§ **Problem requirements**: Rewrite the part that opens with the line containing "交代完任务，我来到西边的抽签区。" and runs through the end of the data, replacing "竹签" with "纸签" and changing nothing else.
:: Extracted entries ::
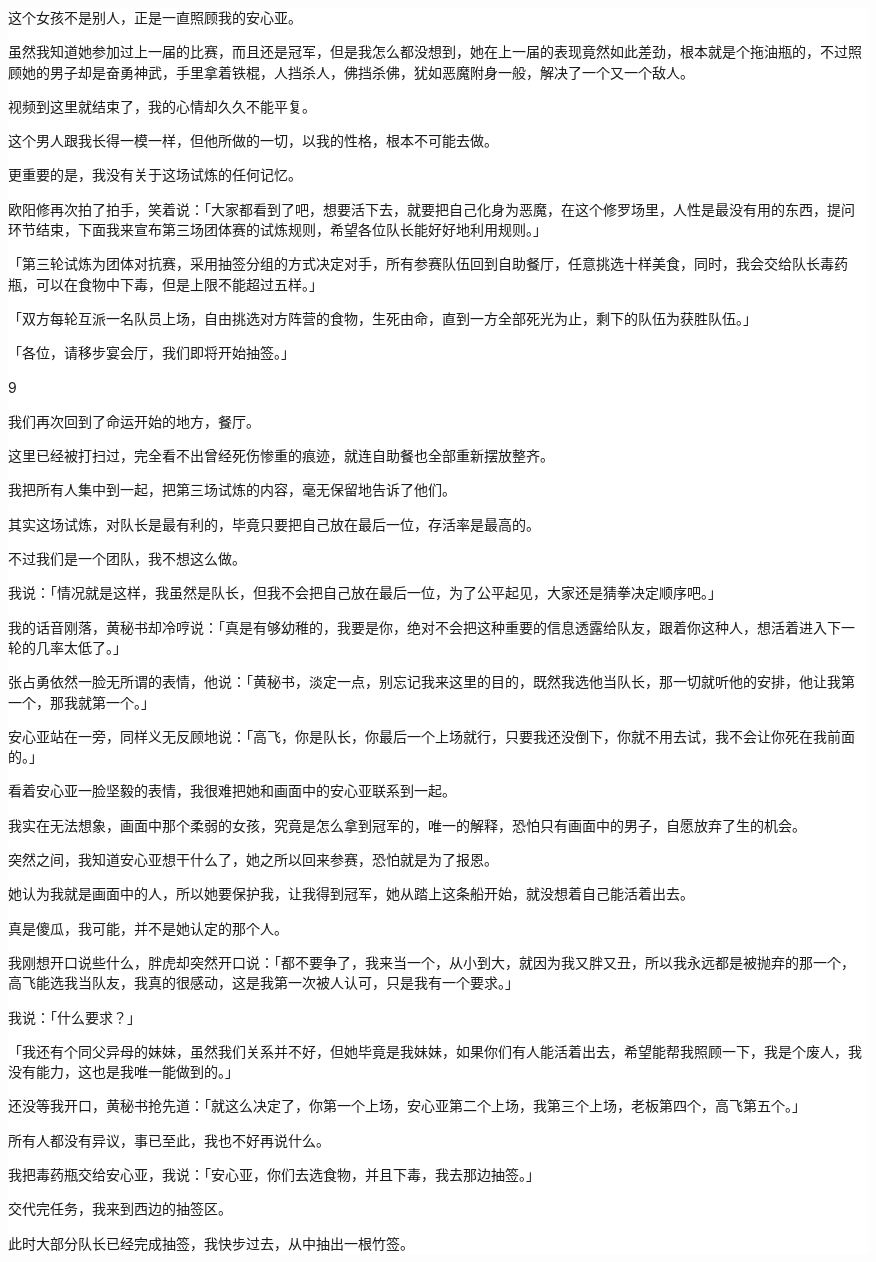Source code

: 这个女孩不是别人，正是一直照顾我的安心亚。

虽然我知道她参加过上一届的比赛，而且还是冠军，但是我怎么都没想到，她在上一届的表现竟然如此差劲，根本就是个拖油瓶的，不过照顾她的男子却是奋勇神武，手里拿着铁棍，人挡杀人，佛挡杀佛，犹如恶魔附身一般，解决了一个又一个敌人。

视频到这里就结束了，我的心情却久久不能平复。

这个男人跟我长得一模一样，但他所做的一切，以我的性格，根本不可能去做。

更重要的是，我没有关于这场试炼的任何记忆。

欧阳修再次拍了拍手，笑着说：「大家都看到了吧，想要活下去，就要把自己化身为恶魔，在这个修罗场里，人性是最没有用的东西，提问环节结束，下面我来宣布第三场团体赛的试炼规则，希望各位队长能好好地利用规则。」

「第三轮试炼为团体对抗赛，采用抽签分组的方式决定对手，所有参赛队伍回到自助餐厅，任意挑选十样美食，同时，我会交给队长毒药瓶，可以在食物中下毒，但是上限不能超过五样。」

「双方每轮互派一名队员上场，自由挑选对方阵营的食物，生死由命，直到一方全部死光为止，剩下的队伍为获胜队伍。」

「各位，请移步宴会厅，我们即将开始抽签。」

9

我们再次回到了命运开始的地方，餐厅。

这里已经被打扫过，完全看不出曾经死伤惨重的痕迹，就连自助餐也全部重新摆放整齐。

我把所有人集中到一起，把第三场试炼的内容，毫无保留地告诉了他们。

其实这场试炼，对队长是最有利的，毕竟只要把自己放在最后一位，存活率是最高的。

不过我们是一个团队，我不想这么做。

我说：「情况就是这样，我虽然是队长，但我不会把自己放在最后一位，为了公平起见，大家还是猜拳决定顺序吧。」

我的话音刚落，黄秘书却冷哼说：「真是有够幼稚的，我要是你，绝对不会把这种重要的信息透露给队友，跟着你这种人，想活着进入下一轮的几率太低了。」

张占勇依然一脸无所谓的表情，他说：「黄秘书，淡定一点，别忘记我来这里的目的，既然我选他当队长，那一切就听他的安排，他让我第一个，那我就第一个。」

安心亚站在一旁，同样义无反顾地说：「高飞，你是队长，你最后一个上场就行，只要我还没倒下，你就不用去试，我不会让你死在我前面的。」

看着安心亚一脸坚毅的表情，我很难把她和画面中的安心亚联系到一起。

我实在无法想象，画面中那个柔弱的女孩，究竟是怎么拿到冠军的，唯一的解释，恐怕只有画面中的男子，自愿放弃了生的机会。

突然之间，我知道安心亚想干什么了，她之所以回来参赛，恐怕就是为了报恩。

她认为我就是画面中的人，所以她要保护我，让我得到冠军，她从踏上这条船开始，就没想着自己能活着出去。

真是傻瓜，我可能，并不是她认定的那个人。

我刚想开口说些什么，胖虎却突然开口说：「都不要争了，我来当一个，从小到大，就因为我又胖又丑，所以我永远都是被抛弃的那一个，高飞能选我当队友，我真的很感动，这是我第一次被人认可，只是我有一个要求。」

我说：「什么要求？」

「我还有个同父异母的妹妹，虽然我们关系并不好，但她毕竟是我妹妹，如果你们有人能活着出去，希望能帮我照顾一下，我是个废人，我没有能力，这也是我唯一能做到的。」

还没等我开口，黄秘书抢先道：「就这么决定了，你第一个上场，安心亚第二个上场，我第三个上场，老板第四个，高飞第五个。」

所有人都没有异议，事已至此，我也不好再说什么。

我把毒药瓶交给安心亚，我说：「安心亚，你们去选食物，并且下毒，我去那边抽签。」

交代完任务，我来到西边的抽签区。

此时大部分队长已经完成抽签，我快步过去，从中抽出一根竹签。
:::
§ **Expected answer**:
交代完任务，我来到西边的抽签区。

此时大部分队长已经完成抽签，我快步过去，从中抽出一根纸签。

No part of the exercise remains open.